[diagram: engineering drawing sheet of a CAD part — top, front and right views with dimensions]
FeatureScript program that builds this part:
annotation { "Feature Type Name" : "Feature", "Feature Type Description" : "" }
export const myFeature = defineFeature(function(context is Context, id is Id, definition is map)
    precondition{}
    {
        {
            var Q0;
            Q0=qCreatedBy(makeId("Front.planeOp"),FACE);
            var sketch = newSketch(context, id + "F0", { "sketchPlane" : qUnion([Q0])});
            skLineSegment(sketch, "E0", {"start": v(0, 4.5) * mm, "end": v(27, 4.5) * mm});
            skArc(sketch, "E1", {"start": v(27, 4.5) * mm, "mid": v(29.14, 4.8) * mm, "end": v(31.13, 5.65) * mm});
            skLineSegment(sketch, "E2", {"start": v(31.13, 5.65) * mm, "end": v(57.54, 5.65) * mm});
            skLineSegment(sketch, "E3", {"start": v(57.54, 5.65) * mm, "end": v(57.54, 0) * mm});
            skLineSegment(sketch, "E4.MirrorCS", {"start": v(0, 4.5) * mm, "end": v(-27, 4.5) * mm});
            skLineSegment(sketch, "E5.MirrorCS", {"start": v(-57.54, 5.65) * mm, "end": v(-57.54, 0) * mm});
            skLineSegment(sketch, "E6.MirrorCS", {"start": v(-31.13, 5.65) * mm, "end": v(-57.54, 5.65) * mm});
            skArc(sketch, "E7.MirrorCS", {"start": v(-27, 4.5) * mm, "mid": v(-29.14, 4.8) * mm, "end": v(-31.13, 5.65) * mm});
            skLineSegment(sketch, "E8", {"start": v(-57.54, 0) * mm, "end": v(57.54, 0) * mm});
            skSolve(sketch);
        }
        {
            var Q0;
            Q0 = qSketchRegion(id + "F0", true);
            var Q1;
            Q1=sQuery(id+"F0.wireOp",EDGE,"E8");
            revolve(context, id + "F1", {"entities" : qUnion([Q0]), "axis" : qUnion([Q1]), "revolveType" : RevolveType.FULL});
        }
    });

[TASK TO CARRY OUT]:
Duplicate every row above verbatim, keeping each line and its order unchanged.

[CORRECT OUTPUT]:
[diagram: engineering drawing sheet of a CAD part — top, front and right views with dimensions]
FeatureScript program that builds this part:
annotation { "Feature Type Name" : "Feature", "Feature Type Description" : "" }
export const myFeature = defineFeature(function(context is Context, id is Id, definition is map)
    precondition{}
    {
        {
            var Q0;
            Q0=qCreatedBy(makeId("Front.planeOp"),FACE);
            var sketch = newSketch(context, id + "F0", { "sketchPlane" : qUnion([Q0])});
            skLineSegment(sketch, "E0", {"start": v(0, 4.5) * mm, "end": v(27, 4.5) * mm});
            skArc(sketch, "E1", {"start": v(27, 4.5) * mm, "mid": v(29.14, 4.8) * mm, "end": v(31.13, 5.65) * mm});
            skLineSegment(sketch, "E2", {"start": v(31.13, 5.65) * mm, "end": v(57.54, 5.65) * mm});
            skLineSegment(sketch, "E3", {"start": v(57.54, 5.65) * mm, "end": v(57.54, 0) * mm});
            skLineSegment(sketch, "E4.MirrorCS", {"start": v(0, 4.5) * mm, "end": v(-27, 4.5) * mm});
            skLineSegment(sketch, "E5.MirrorCS", {"start": v(-57.54, 5.65) * mm, "end": v(-57.54, 0) * mm});
            skLineSegment(sketch, "E6.MirrorCS", {"start": v(-31.13, 5.65) * mm, "end": v(-57.54, 5.65) * mm});
            skArc(sketch, "E7.MirrorCS", {"start": v(-27, 4.5) * mm, "mid": v(-29.14, 4.8) * mm, "end": v(-31.13, 5.65) * mm});
            skLineSegment(sketch, "E8", {"start": v(-57.54, 0) * mm, "end": v(57.54, 0) * mm});
            skSolve(sketch);
        }
        {
            var Q0;
            Q0 = qSketchRegion(id + "F0", true);
            var Q1;
            Q1=sQuery(id+"F0.wireOp",EDGE,"E8");
            revolve(context, id + "F1", {"entities" : qUnion([Q0]), "axis" : qUnion([Q1]), "revolveType" : RevolveType.FULL});
        }
    });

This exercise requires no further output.